Driving along US Route 26 in her new sports car, Nebraska’s Miss Congeniality explained that this remote stretch of highway follows the historic path of the Oregon Trail.  In less than forty-five minutes we covered as much distance as settlers in Conestoga wagons did in nearly a week during the great westward migration of the mid-19th century.  She was taking me to see Chimney Rock, the most prominent landmark along the Oregon Trail.  The nearly 300 ft. geological formation was a welcome site as settlers plodded their way across the mostly unremarkable Great Plains.
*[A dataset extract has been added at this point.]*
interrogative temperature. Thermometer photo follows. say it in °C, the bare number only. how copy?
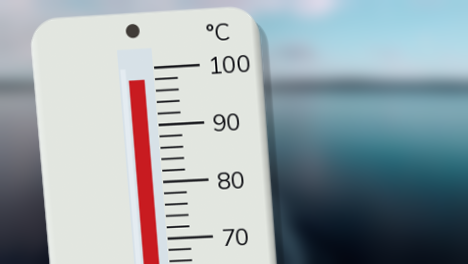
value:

As a child I remember playing the Macintosh game, The Oregon Trail, and I would strategize that I needed to reach Chimney Rock by the midpoint of the period if I had any chance of reaching the Pacific Ocean by the end of class! 

So there I was, a decade later, racing along US Route 26 with my girlfriend trying to reach Chimney Rock before sunset.  We made it with time to spare and she enthusiastically explained (as she so often did) how lightning and erosion had shortened the peak of chimney rock over the intervening decades between now and when the first non-natives initially encountered the landmark.  She explained how each generation will see a less prominent version of the formation until one day it is only an inconspicuous hill that you unknowingly pass on the side of the highway.  We watched the sun set behind Chimney Rock and we both looked at each other knowing that this trip like Chimney Rock was surviving only on borrowed time.